Всеслав улыбнулся разговорчивому рыболову, а Роман погрозил ему кулаком.
Обход продолжался. И всюду слышалось:
— Рубон!
— Рубон!
— Рубон!
Только несколько человек сказали: «Киев». Всеслав поклонился войску, проговорил дрогнувшим голосом:
— Я знал ваш ответ. Много битв ждет нас впереди, и мы не боимся их, но завтрашней битвы не будет. Подайте мне мой меч!
Двое гридней-оруженосцев принесли длинный прямой меч. Всеслав поцеловал его, поднял над головой.
— Клянусь именем, которое ношу, — всегда и всюду думал я о Полоцкой земле, о Двине и Друти, об Уше и Свислочи. Когда еще наши деды-прадеды сосунками поперек лавки лежали, великую славу имела наша земля и всегда будет ее иметь. Недаром сидели мы в Киеве — тем самым мы свой родной Полоцк крепили. Поклонитесь же этому мечу, который поведет нас домой!
Тысячи людей опустились на колени, и свершилось поклонение мечу.
Потом князь приказал позвать двух киян, которые пришли с вечера, да так и заночевали у дружков после доброго угощения, отдал им загодя приготовленный пергамент, строго наказал:
— Завтра же отнесите его мужам-киянам.
«Мужи-кияне, — было написано в пергаменте, — спасибо вам, что сынов моих и меня освободили на белый свет из темного поруба. До конца жизни буду помнить об этом. Не хочу крови и ухожу в Полоцк. Люблю Киев, но Полоцк люблю больше».
Войско двинулось на север. Синяя темень поглотила его.
— Конь домой бежит быстрей, — весело сказал Ядрейка, но на его голос никто не отозвался. Шли и ехали молча, напряженно вглядываясь в ночную туманную мглу. Кто думал о матери, кто о жене, кто вспоминал тонкую детскую руку, которая лежала когда-то на его плече…
Эпилог
Светлым весенним утром в Полоцке над Полотой услышали счастливый крик оборотня.

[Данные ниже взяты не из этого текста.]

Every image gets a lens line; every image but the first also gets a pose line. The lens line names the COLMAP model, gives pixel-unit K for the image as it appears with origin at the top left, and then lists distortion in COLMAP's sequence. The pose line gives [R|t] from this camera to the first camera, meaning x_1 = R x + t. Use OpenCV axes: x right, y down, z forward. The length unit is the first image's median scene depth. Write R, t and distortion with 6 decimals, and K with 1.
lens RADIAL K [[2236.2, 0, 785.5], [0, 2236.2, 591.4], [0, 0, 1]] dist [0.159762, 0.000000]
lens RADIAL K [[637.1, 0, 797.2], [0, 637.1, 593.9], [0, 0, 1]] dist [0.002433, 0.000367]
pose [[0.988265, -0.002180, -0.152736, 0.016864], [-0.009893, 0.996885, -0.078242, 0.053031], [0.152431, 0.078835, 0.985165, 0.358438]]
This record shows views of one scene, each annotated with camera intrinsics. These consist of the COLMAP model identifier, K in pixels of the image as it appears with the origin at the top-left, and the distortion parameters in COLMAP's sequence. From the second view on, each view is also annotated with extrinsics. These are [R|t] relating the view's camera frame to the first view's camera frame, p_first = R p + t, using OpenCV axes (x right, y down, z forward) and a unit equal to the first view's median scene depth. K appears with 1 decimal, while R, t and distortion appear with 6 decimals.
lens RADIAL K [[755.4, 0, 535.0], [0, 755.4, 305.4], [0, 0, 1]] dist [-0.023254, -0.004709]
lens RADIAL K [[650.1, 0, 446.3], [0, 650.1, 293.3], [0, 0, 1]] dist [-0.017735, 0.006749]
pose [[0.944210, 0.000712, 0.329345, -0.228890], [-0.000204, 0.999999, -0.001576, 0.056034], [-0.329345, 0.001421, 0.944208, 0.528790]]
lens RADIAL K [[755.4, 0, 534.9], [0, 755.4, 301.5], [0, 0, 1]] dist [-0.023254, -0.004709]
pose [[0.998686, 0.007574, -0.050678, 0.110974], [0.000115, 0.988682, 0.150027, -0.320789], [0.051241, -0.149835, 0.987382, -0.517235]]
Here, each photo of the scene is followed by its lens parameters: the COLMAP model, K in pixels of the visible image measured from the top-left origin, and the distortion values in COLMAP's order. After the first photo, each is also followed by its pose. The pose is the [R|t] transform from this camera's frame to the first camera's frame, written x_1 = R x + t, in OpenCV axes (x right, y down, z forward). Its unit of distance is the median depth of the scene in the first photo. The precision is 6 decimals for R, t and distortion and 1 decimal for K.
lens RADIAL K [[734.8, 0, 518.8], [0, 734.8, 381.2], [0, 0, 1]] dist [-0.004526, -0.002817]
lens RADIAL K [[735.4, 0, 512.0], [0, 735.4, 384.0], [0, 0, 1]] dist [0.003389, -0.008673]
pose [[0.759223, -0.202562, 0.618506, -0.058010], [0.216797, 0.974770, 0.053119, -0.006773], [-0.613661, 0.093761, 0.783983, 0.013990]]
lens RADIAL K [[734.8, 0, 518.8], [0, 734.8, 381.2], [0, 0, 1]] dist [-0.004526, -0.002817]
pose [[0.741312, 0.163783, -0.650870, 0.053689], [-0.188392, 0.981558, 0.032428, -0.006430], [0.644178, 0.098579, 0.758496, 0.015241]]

Князь Всеслав яркой звездой промчался по тревожному небосклону одиннадцатого столетия. При нем Полоцкое княжество достигло своего наивысшего могущества.
Не все удалось ему сделать. Он не сумел объединить в одну державу земли кривичей, не смог помирить язычников с христианами. Ход истории, ее диалектика оказались, конечно же, куда сильнее его крепкого и храброго меча. Но он остался в народных былинах. Народ запомнил — а народ запоминает навечно — отважного, решительного Всеслава Чародея. «Слово о полку Игореве» сделало его бессмертным.